Task to complete - Copy every line of the material below, keeping each character, script, and line break unchanged.

Source material -
════════
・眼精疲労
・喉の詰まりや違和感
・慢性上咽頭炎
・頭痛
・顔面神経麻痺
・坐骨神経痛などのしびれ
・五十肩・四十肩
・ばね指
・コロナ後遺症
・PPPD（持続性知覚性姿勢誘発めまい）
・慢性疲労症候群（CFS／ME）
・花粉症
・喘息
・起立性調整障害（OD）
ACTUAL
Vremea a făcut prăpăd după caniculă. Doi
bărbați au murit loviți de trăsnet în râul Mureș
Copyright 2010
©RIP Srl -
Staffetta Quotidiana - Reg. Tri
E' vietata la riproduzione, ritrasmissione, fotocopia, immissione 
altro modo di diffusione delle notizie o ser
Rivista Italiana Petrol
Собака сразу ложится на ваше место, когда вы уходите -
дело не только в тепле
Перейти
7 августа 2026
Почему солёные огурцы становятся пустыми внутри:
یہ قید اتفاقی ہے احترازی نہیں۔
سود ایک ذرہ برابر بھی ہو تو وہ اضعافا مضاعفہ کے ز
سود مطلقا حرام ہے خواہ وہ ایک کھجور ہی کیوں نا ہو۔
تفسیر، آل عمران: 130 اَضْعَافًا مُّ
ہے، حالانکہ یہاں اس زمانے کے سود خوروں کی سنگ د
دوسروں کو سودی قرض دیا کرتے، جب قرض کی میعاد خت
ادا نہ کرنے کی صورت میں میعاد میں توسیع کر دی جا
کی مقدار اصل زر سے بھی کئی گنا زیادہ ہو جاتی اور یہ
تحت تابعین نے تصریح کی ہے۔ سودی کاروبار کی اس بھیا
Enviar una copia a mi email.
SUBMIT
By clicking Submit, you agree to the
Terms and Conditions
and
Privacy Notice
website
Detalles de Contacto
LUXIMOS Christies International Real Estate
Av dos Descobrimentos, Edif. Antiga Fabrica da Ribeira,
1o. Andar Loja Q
════════
Worked solution -
・眼精疲労
・喉の詰まりや違和感
・慢性上咽頭炎
・頭痛
・顔面神経麻痺
・坐骨神経痛などのしびれ
・五十肩・四十肩
・ばね指
・コロナ後遺症
・PPPD（持続性知覚性姿勢誘発めまい）
・慢性疲労症候群（CFS／ME）
・花粉症
・喘息
・起立性調整障害（OD）
ACTUAL
Vremea a făcut prăpăd după caniculă. Doi
bărbați au murit loviți de trăsnet în râul Mureș
Copyright 2010
©RIP Srl -
Staffetta Quotidiana - Reg. Tri
E' vietata la riproduzione, ritrasmissione, fotocopia, immissione 
altro modo di diffusione delle notizie o ser
Rivista Italiana Petrol
Собака сразу ложится на ваше место, когда вы уходите -
дело не только в тепле
Перейти
7 августа 2026
Почему солёные огурцы становятся пустыми внутри:
یہ قید اتفاقی ہے احترازی نہیں۔
سود ایک ذرہ برابر بھی ہو تو وہ اضعافا مضاعفہ کے ز
سود مطلقا حرام ہے خواہ وہ ایک کھجور ہی کیوں نا ہو۔
تفسیر، آل عمران: 130 اَضْعَافًا مُّ
ہے، حالانکہ یہاں اس زمانے کے سود خوروں کی سنگ د
دوسروں کو سودی قرض دیا کرتے، جب قرض کی میعاد خت
ادا نہ کرنے کی صورت میں میعاد میں توسیع کر دی جا
کی مقدار اصل زر سے بھی کئی گنا زیادہ ہو جاتی اور یہ
تحت تابعین نے تصریح کی ہے۔ سودی کاروبار کی اس بھیا
Enviar una copia a mi email.
SUBMIT
By clicking Submit, you agree to the
Terms and Conditions
and
Privacy Notice
website
Detalles de Contacto
LUXIMOS Christies International Real Estate
Av dos Descobrimentos, Edif. Antiga Fabrica da Ribeira,
1o. Andar Loja Q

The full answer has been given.